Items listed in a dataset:
......
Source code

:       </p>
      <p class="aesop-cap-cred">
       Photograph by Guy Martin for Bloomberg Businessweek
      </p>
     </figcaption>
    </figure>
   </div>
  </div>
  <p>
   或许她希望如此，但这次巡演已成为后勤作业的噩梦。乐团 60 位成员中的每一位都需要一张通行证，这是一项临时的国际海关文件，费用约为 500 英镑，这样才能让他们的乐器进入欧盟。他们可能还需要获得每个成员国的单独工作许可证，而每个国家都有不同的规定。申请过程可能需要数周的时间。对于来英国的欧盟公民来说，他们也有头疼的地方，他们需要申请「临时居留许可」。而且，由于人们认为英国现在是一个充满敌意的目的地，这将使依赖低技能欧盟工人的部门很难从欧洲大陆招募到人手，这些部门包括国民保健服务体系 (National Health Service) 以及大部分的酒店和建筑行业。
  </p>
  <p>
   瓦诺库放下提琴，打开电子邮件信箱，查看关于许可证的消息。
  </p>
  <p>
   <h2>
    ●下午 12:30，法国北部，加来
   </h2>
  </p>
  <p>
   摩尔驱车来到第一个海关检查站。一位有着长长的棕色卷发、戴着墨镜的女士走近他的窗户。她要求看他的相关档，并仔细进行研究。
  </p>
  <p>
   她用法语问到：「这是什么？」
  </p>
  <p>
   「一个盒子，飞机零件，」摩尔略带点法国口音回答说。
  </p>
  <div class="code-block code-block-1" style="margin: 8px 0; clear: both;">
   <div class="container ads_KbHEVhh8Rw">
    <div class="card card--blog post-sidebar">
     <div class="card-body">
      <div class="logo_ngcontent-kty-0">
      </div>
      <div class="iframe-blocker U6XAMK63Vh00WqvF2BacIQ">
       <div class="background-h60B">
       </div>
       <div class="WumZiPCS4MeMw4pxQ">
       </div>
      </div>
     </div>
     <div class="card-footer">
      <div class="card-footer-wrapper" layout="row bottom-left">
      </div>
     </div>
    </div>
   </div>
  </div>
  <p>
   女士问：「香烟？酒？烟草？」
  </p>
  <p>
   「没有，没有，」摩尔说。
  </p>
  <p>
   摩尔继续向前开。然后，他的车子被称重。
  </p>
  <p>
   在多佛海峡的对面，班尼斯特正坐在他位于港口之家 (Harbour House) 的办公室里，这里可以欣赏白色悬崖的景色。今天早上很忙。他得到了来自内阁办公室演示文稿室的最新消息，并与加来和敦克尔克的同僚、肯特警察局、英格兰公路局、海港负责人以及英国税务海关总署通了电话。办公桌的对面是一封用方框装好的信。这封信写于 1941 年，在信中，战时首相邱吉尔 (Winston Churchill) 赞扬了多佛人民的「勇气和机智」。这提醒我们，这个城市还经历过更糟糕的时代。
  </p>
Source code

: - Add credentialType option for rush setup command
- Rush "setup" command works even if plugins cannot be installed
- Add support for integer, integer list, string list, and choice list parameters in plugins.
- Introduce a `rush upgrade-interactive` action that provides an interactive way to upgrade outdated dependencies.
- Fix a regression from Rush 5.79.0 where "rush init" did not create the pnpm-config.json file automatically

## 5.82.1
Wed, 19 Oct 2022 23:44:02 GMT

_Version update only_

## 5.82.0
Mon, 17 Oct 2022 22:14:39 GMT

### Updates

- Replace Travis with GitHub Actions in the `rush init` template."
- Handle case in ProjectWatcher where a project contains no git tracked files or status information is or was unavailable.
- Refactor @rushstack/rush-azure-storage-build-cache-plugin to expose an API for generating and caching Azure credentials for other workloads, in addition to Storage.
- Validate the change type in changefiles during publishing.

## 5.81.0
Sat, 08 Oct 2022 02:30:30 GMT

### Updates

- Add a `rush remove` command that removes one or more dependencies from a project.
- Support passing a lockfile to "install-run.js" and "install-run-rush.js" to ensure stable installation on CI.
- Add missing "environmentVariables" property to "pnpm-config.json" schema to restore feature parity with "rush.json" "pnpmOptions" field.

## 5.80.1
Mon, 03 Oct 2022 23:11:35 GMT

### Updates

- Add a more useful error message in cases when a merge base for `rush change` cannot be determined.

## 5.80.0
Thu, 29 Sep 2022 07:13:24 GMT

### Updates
......
▶ [TASK DIRECTIONS]:
Output the records in full. Keep every character as it is.

▶ [RESULT OF THE EXERCISE]:
Source code

:       </p>
      <p class="aesop-cap-cred">
       Photograph by Guy Martin for Bloomberg Businessweek
      </p>
     </figcaption>
    </figure>
   </div>
  </div>
  <p>
   或许她希望如此，但这次巡演已成为后勤作业的噩梦。乐团 60 位成员中的每一位都需要一张通行证，这是一项临时的国际海关文件，费用约为 500 英镑，这样才能让他们的乐器进入欧盟。他们可能还需要获得每个成员国的单独工作许可证，而每个国家都有不同的规定。申请过程可能需要数周的时间。对于来英国的欧盟公民来说，他们也有头疼的地方，他们需要申请「临时居留许可」。而且，由于人们认为英国现在是一个充满敌意的目的地，这将使依赖低技能欧盟工人的部门很难从欧洲大陆招募到人手，这些部门包括国民保健服务体系 (National Health Service) 以及大部分的酒店和建筑行业。
  </p>
  <p>
   瓦诺库放下提琴，打开电子邮件信箱，查看关于许可证的消息。
  </p>
  <p>
   <h2>
    ●下午 12:30，法国北部，加来
   </h2>
  </p>
  <p>
   摩尔驱车来到第一个海关检查站。一位有着长长的棕色卷发、戴着墨镜的女士走近他的窗户。她要求看他的相关档，并仔细进行研究。
  </p>
  <p>
   她用法语问到：「这是什么？」
  </p>
  <p>
   「一个盒子，飞机零件，」摩尔略带点法国口音回答说。
  </p>
  <div class="code-block code-block-1" style="margin: 8px 0; clear: both;">
   <div class="container ads_KbHEVhh8Rw">
    <div class="card card--blog post-sidebar">
     <div class="card-body">
      <div class="logo_ngcontent-kty-0">
      </div>
      <div class="iframe-blocker U6XAMK63Vh00WqvF2BacIQ">
       <div class="background-h60B">
       </div>
       <div class="WumZiPCS4MeMw4pxQ">
       </div>
      </div>
     </div>
     <div class="card-footer">
      <div class="card-footer-wrapper" layout="row bottom-left">
      </div>
     </div>
    </div>
   </div>
  </div>
  <p>
   女士问：「香烟？酒？烟草？」
  </p>
  <p>
   「没有，没有，」摩尔说。
  </p>
  <p>
   摩尔继续向前开。然后，他的车子被称重。
  </p>
  <p>
   在多佛海峡的对面，班尼斯特正坐在他位于港口之家 (Harbour House) 的办公室里，这里可以欣赏白色悬崖的景色。今天早上很忙。他得到了来自内阁办公室演示文稿室的最新消息，并与加来和敦克尔克的同僚、肯特警察局、英格兰公路局、海港负责人以及英国税务海关总署通了电话。办公桌的对面是一封用方框装好的信。这封信写于 1941 年，在信中，战时首相邱吉尔 (Winston Churchill) 赞扬了多佛人民的「勇气和机智」。这提醒我们，这个城市还经历过更糟糕的时代。
  </p>
Source code

: - Add credentialType option for rush setup command
- Rush "setup" command works even if plugins cannot be installed
- Add support for integer, integer list, string list, and choice list parameters in plugins.
- Introduce a `rush upgrade-interactive` action that provides an interactive way to upgrade outdated dependencies.
- Fix a regression from Rush 5.79.0 where "rush init" did not create the pnpm-config.json file automatically

## 5.82.1
Wed, 19 Oct 2022 23:44:02 GMT

_Version update only_

## 5.82.0
Mon, 17 Oct 2022 22:14:39 GMT

### Updates

- Replace Travis with GitHub Actions in the `rush init` template."
- Handle case in ProjectWatcher where a project contains no git tracked files or status information is or was unavailable.
- Refactor @rushstack/rush-azure-storage-build-cache-plugin to expose an API for generating and caching Azure credentials for other workloads, in addition to Storage.
- Validate the change type in changefiles during publishing.

## 5.81.0
Sat, 08 Oct 2022 02:30:30 GMT

### Updates

- Add a `rush remove` command that removes one or more dependencies from a project.
- Support passing a lockfile to "install-run.js" and "install-run-rush.js" to ensure stable installation on CI.
- Add missing "environmentVariables" property to "pnpm-config.json" schema to restore feature parity with "rush.json" "pnpmOptions" field.

## 5.80.1
Mon, 03 Oct 2022 23:11:35 GMT

### Updates

- Add a more useful error message in cases when a merge base for `rush change` cannot be determined.

## 5.80.0
Thu, 29 Sep 2022 07:13:24 GMT

### Updates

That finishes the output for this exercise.